Sağlığımız müsaade eder, elimiz kalem tutarsa bir başka ARASA yazısında buluşmak dileği ile.. Tüm okurlarıma sevgi ve muhabbetle.
FOTOĞRAF: Aşağıdaki fotoğrafta görülen eski PTT Caddesi, Şimdiki Şemsiye sokakta bulunan sıralı betonarme binaların ilk sahiplerinden dinlediğim hikâyesi şöyle; Bu binalar Malatya’nın ilk betonarme binalarıdır. 1934 yılında Yusuf Tortum tarafından yaptırılmıştır. Fotoğraf 1940’lı yılların sonlarında çekilmiştir.

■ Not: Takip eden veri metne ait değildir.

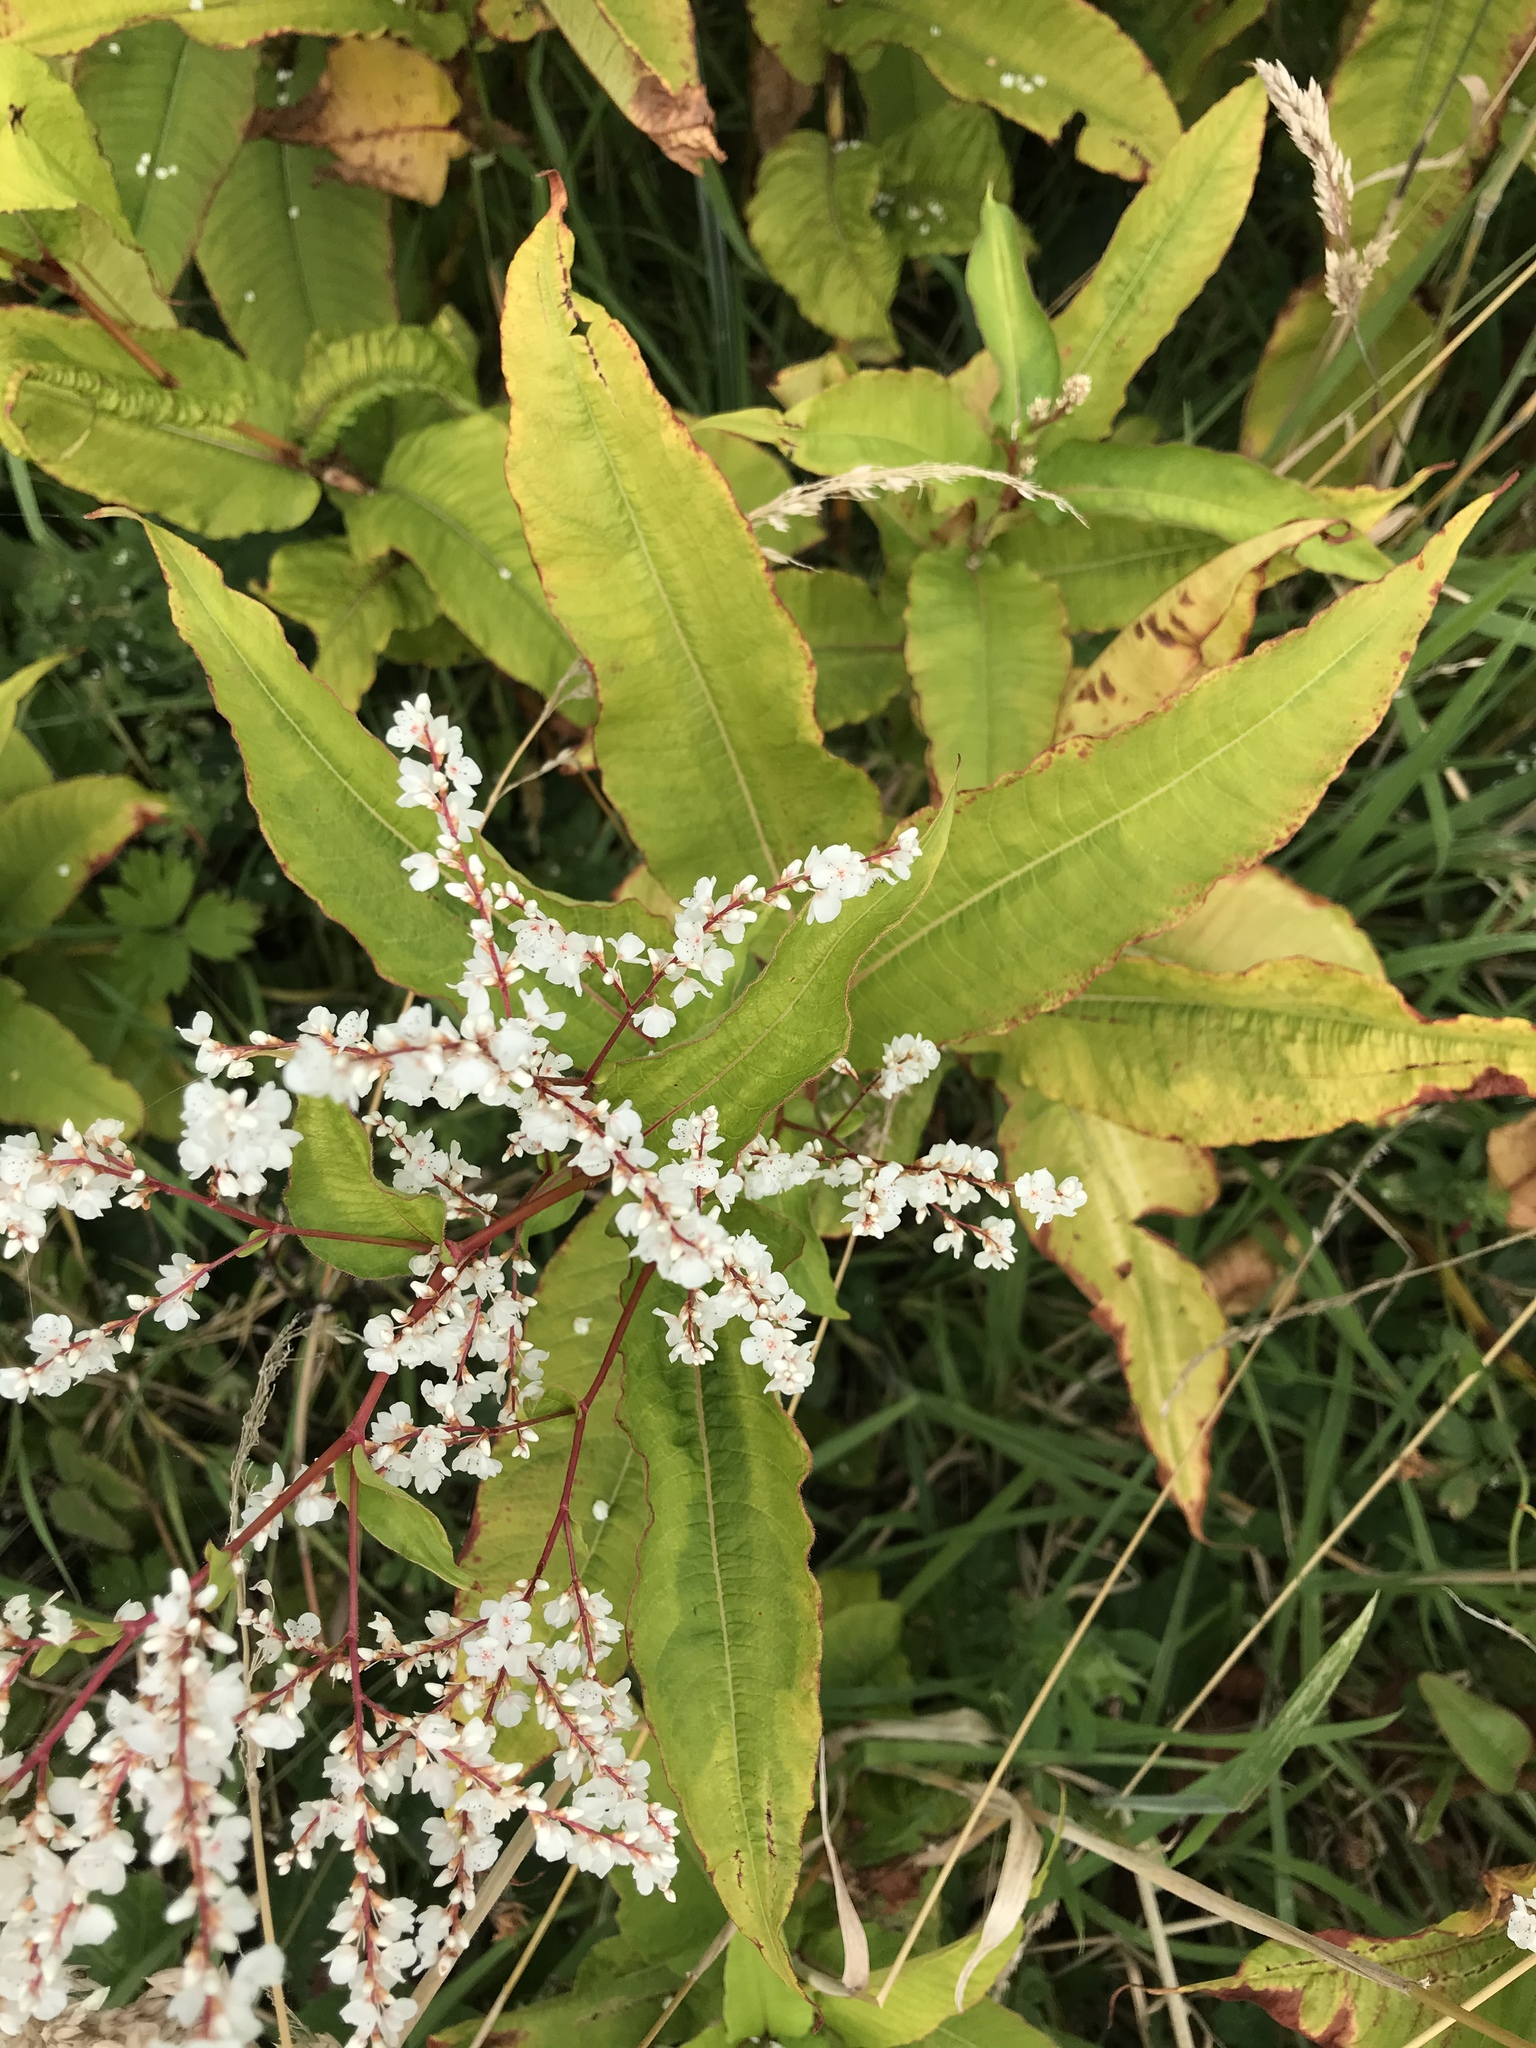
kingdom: Plantae
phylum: Tracheophyta
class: Magnoliopsida
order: Caryophyllales
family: Polygonaceae
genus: Koenigia
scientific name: Koenigia polystachya
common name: Himalayan knotweed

Binanın önündeki bayrak direğinden de anlaşılacağı üzere ilk olarak PTT binası olarak kullanılmıştır. Şimdiki PTT binasının inşasına 1946 da radyoevi binası olarak kullanılmak üzere başlanılmıştır. Hatta eski lambalı radyoların çoğunun kadranında <Malatya> ismi yazılıdır. Binanın mimari tasarımı İstanbul Harbiye semtindeki İstanbul Radyoevi binasının bir benzeridir. Ancak bina inşası tamamlandığı 1950 yılında Demokrat parti iktidara gelince CHP nin kalesi olarak nitelendirilen Malatya’ya yapılması planlanan radyo istasyonu siyaseten iptal edilerek Erzurum’a yapılmıştır. Bunun üzerine bu bina PTT hizmetlerine tahsis edilmiştir. Yusuf Tortum tarafından yapılan bina ise vefatından sonra kızları Havva (Bilgiç), Münevver (Tosun) ve Saadet (Erenler) tarafından pay edildikten sonra sırası ile “Çiçek Palas”, “Merkez Oteli” ve “Mercan Oteli” isimleri ile otel, Tosunoğlu ismi ile lokanta ve kahvehane olarak kullanılmıştır.